Reproduce every line of text in the material below word for word, leaving the pictures out.

[Data extract]
## begin
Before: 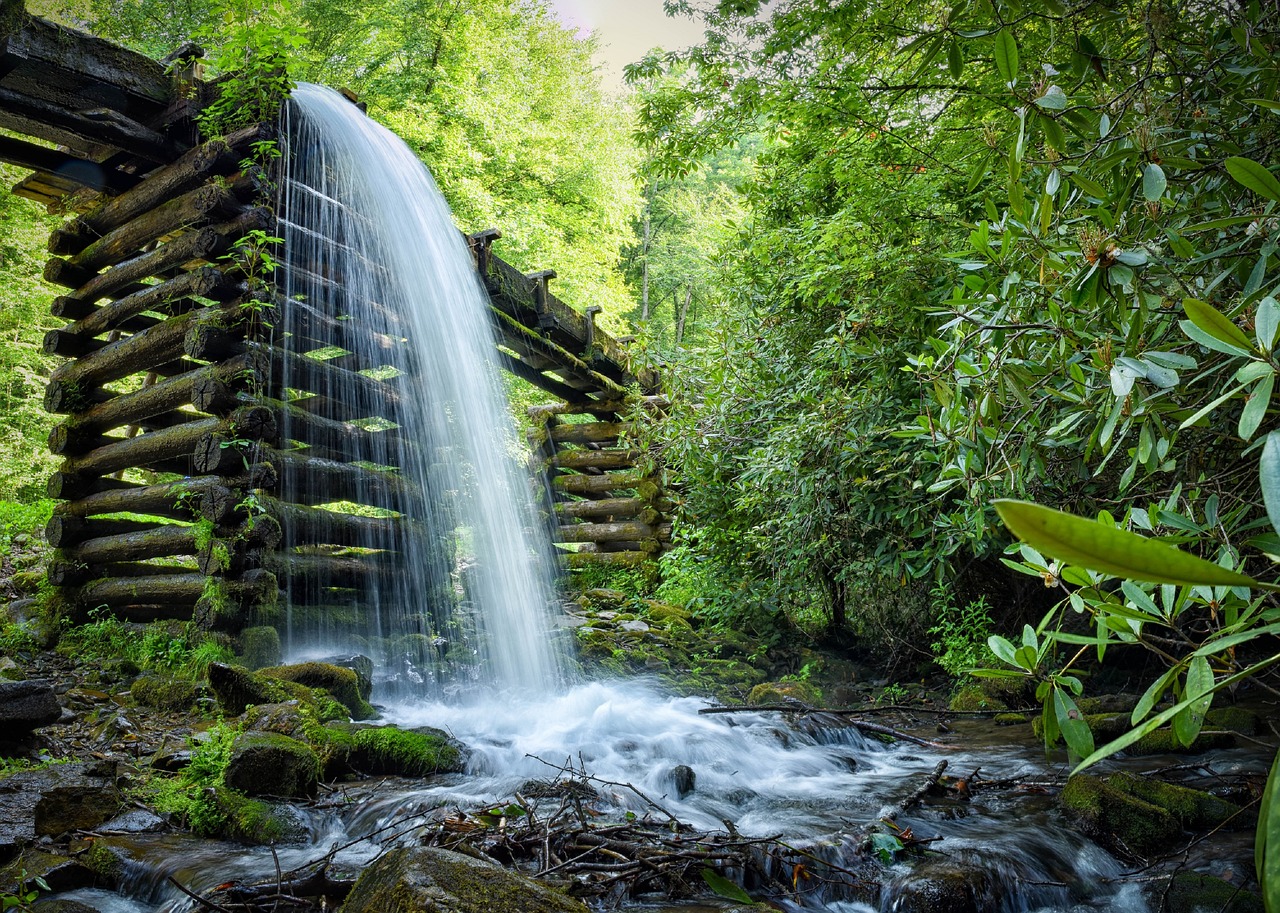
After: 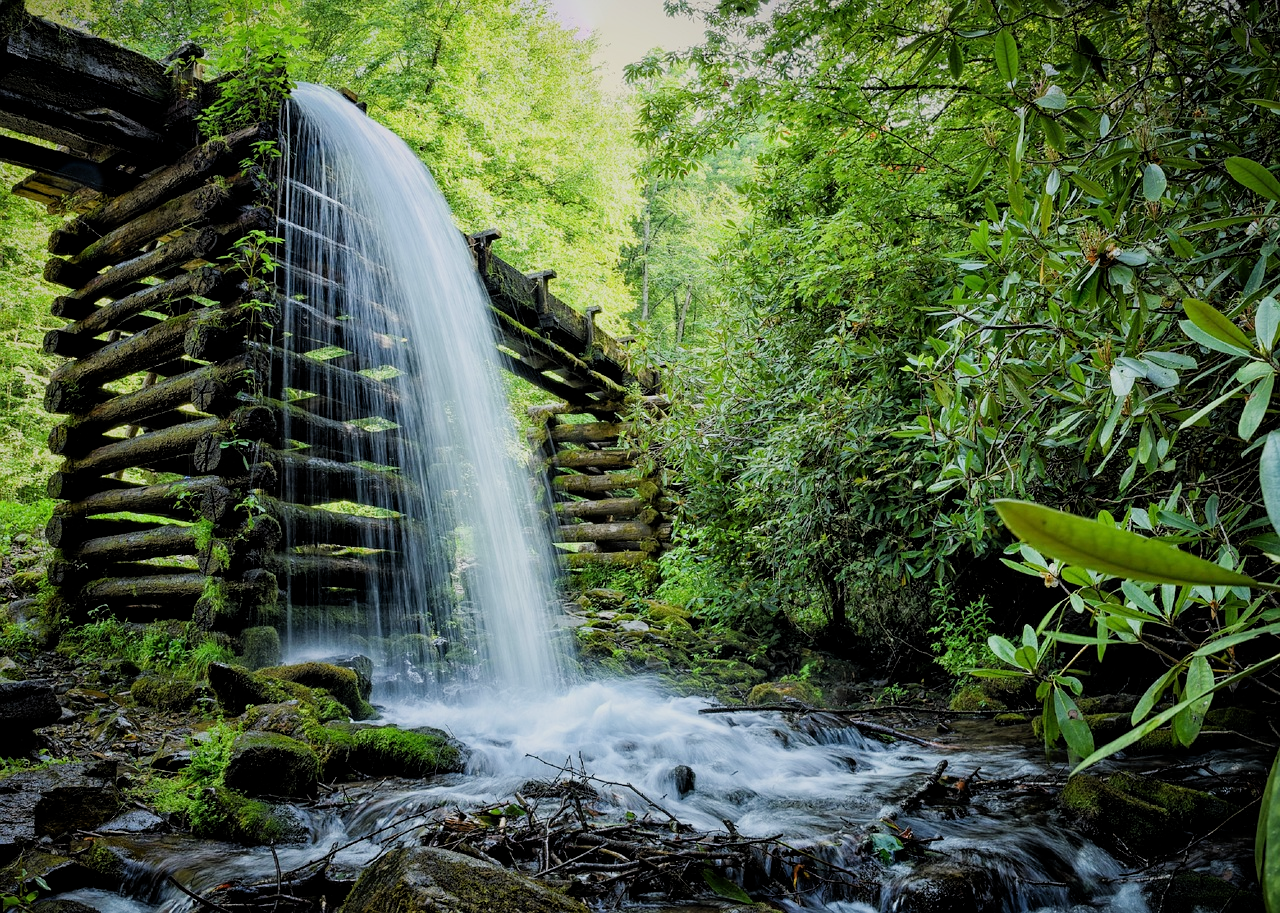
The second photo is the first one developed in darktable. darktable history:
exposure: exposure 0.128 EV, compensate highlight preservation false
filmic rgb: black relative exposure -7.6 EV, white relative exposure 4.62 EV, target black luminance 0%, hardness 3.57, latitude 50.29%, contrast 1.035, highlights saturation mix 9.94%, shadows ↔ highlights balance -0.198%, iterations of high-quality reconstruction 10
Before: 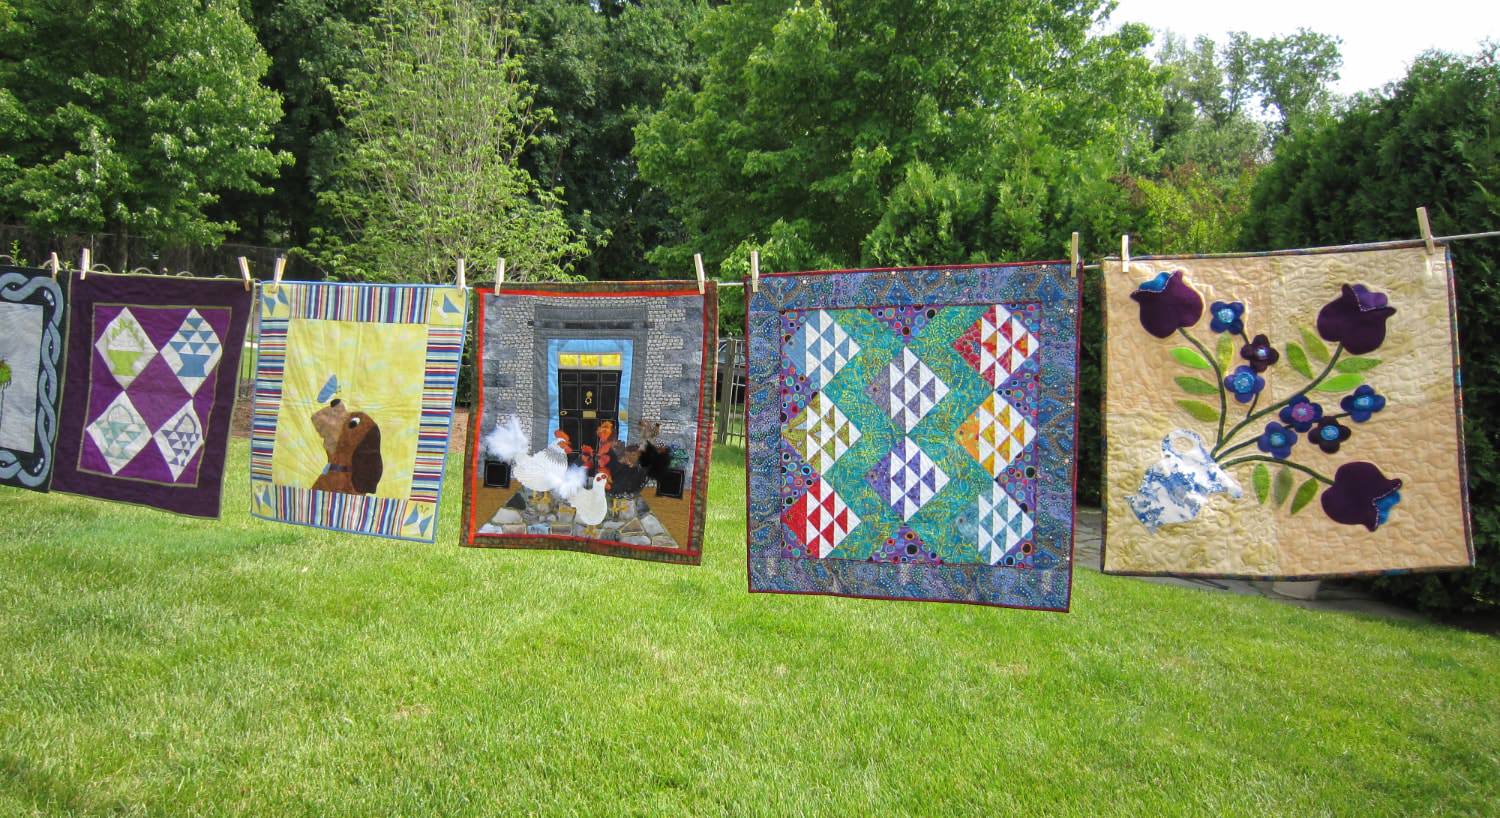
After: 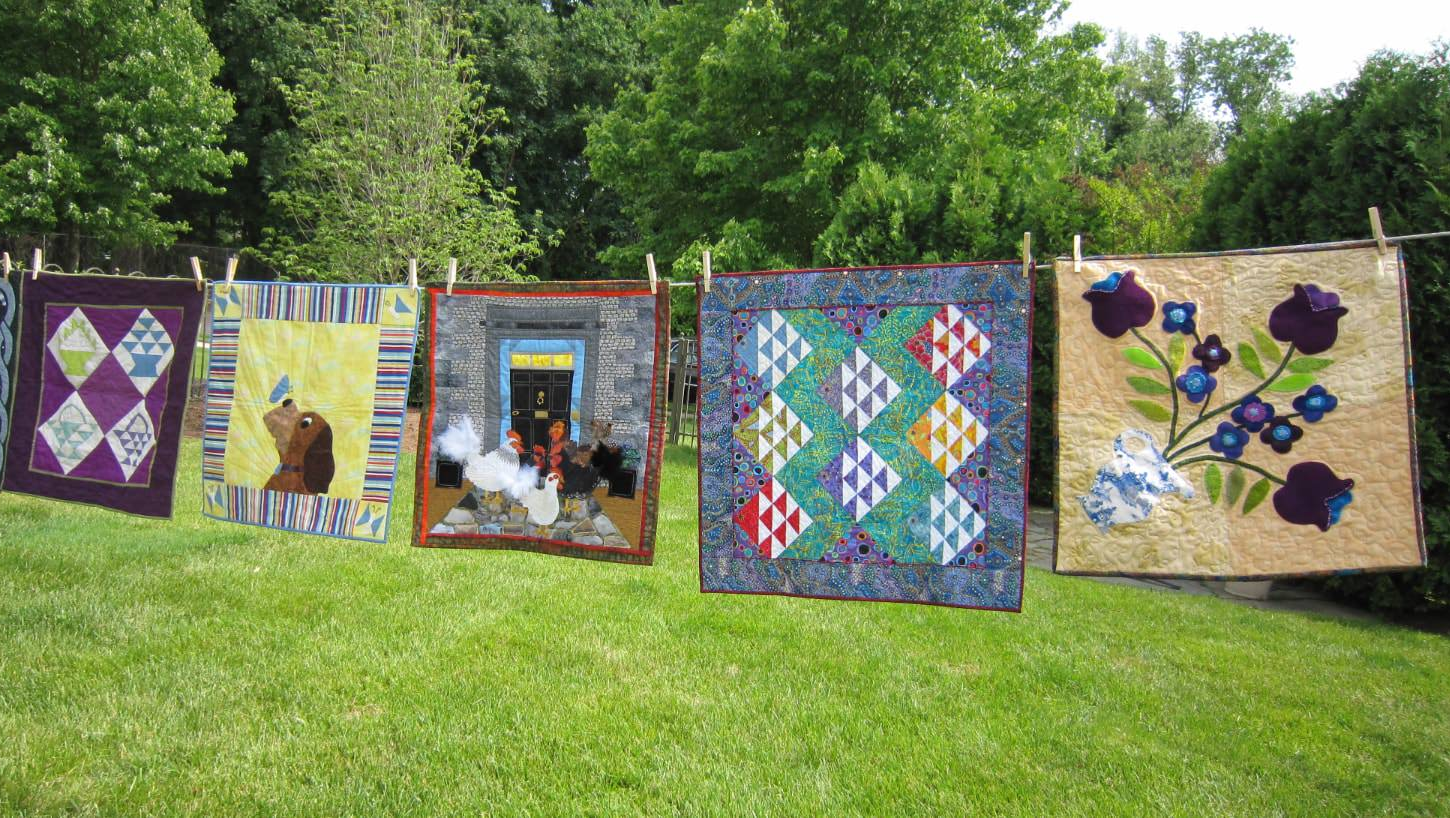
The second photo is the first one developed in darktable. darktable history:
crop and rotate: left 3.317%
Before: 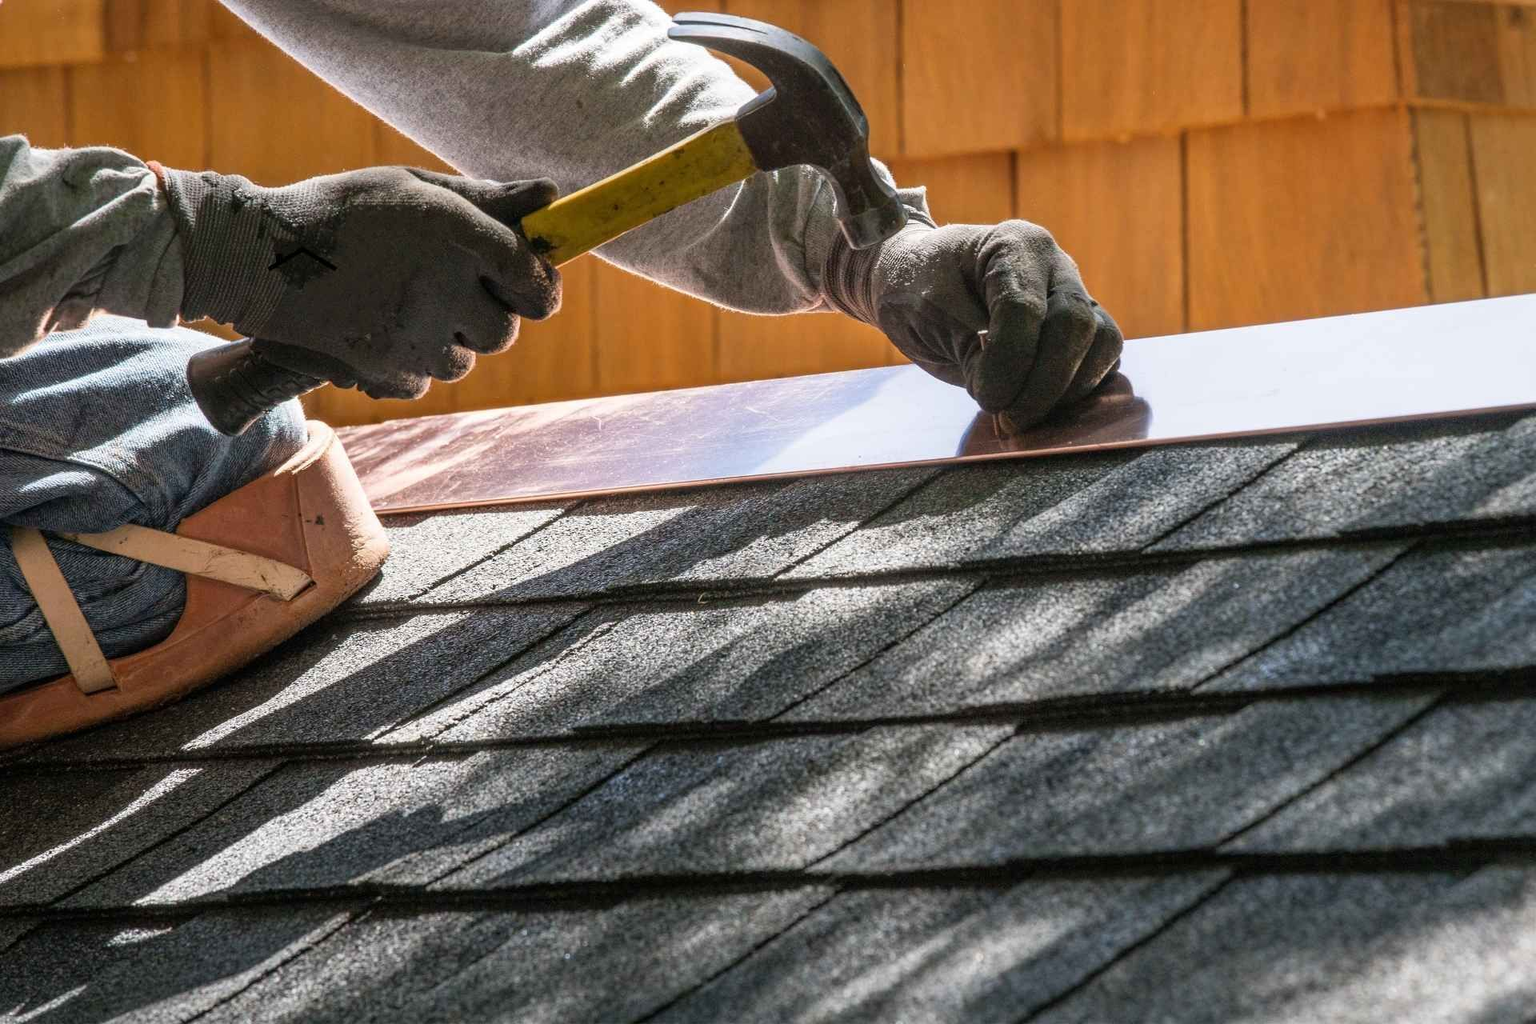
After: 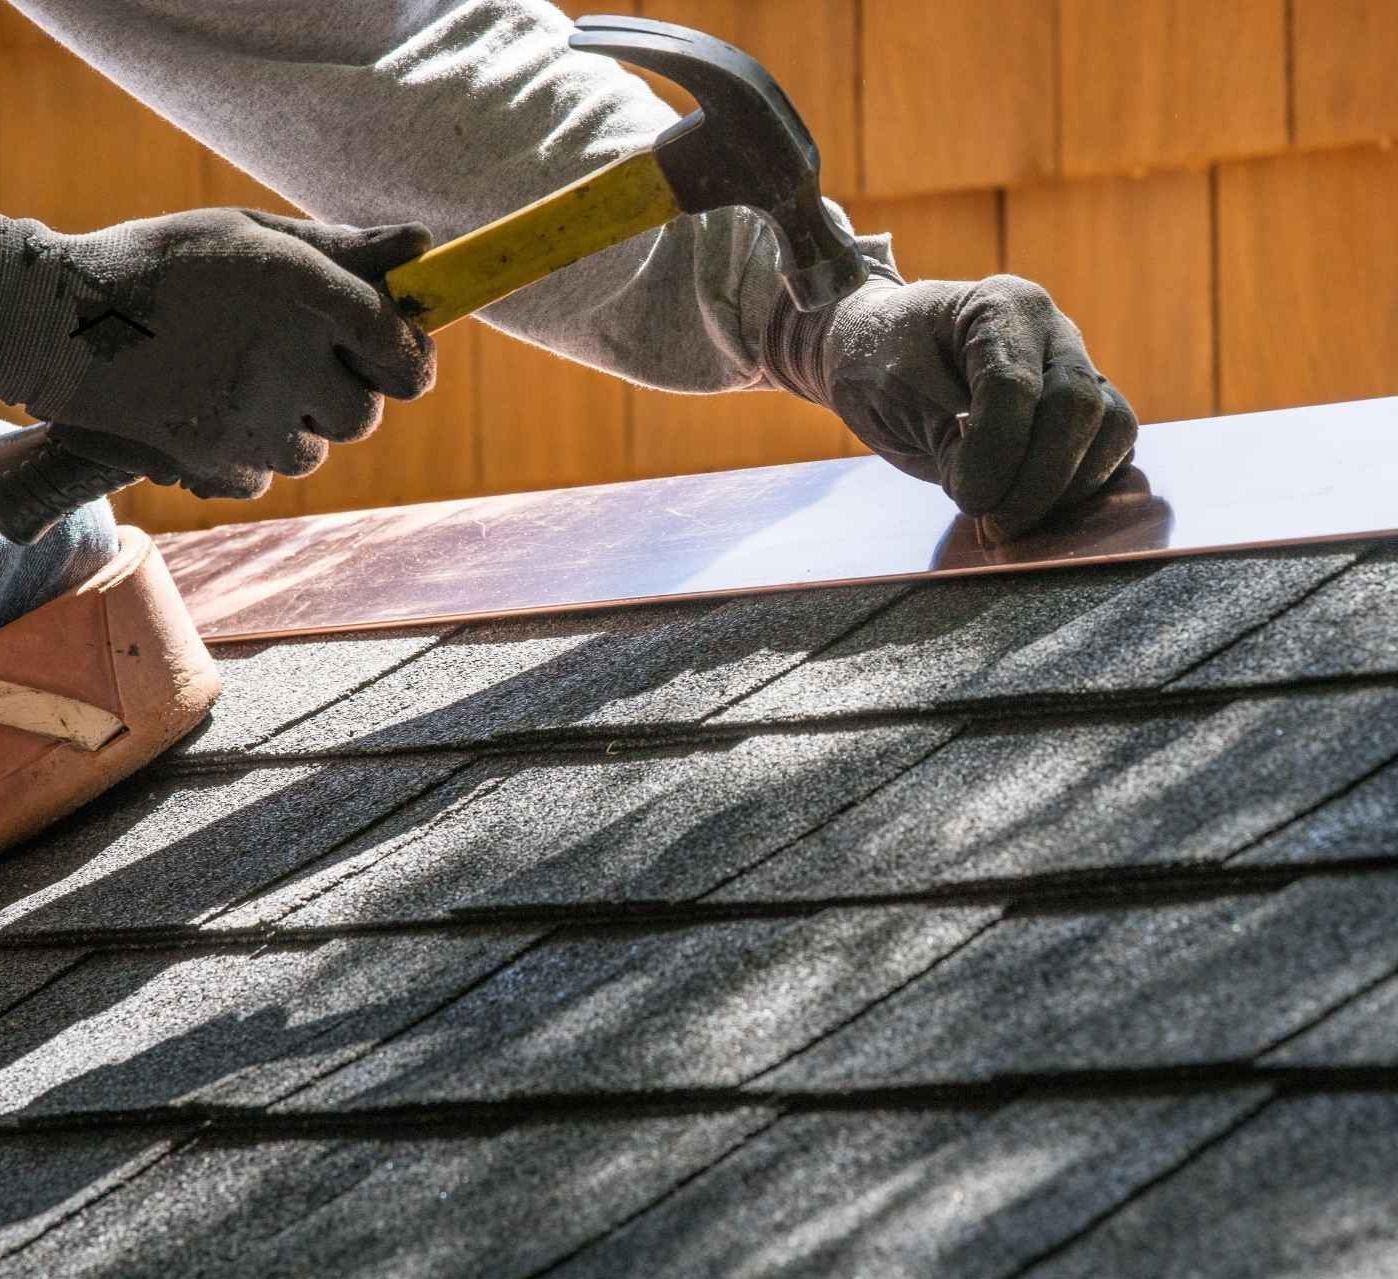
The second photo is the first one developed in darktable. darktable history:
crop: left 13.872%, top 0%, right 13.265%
## end
[Solution below]
Before: 
After: 
The second photo is the first one developed in darktable. darktable history:
exposure: exposure 0.128 EV, compensate highlight preservation false
filmic rgb: black relative exposure -7.6 EV, white relative exposure 4.62 EV, target black luminance 0%, hardness 3.57, latitude 50.29%, contrast 1.035, highlights saturation mix 9.94%, shadows ↔ highlights balance -0.198%, iterations of high-quality reconstruction 10
Before: 
After: 
The second photo is the first one developed in darktable. darktable history:
crop and rotate: left 3.317%
Before: 
After: 
The second photo is the first one developed in darktable. darktable history:
crop: left 13.872%, top 0%, right 13.265%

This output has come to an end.